Right up at the top of the inflammation doodle is a small red circle labelled PLA2, phospholipase A2. Its job, in the event of tissue injury, signalled by ROS and derivatives, is to release arachidonic acid from lipid membranes which then allows the generation of a raft of inflammatory mediators using cyclooxygenase and lipoxygenase enzymes.

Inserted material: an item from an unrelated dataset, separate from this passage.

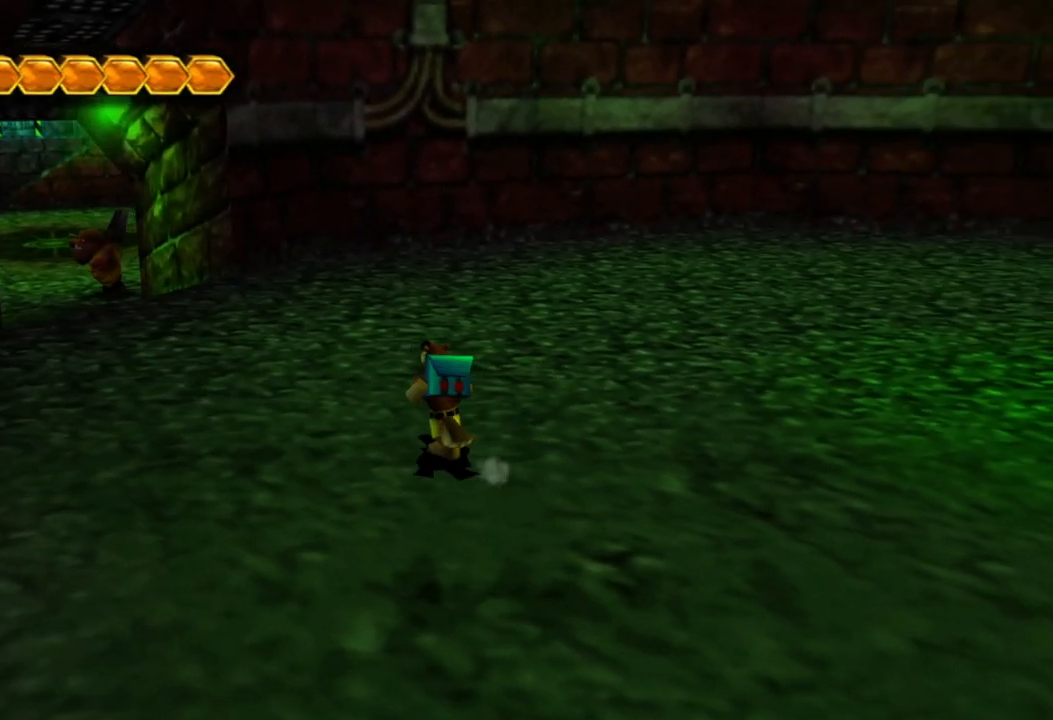
{"buttons": [], "left_stick": "up", "right_stick": "center", "events": []}
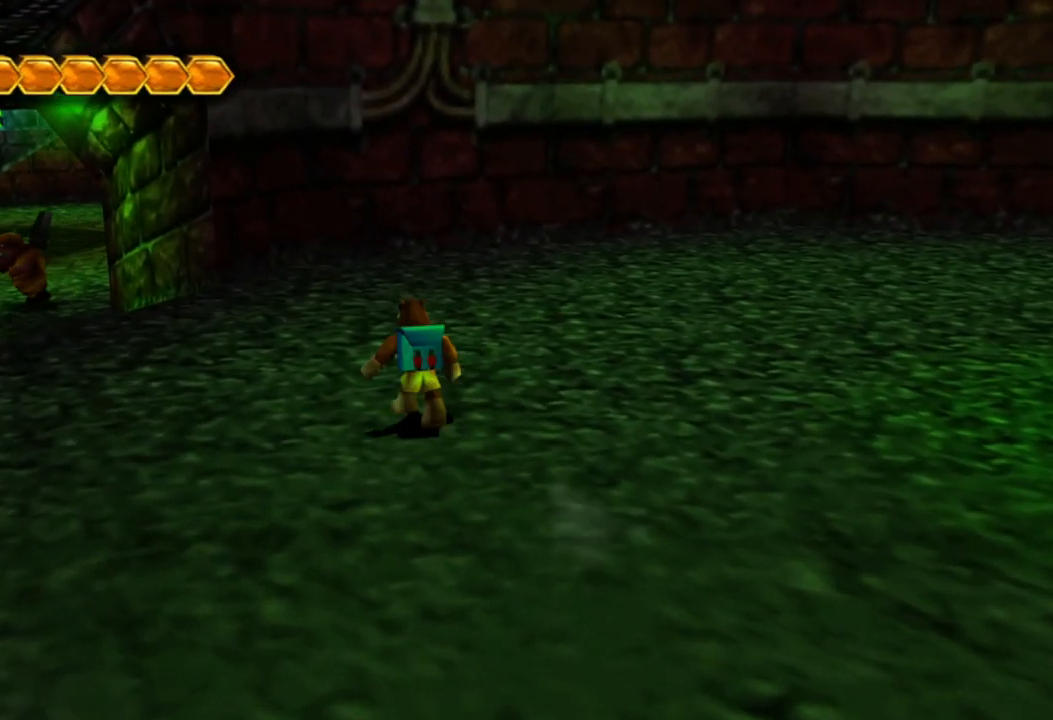
{"buttons": [], "left_stick": "up", "right_stick": "center", "events": []}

Corticosetroids are potent suppressors of PLA2. They also releases both glucose and FFAs from the liver and adipocytes in to the blood stream. Physiological cortisol does this to deal with the sort of situation where you and a bunch of your mates are about to go and drive an angry mammoth into a bog, to kill it and butcher it. But high FFAs and high glucose together generate metabolic ROS, which are pro inflammatory.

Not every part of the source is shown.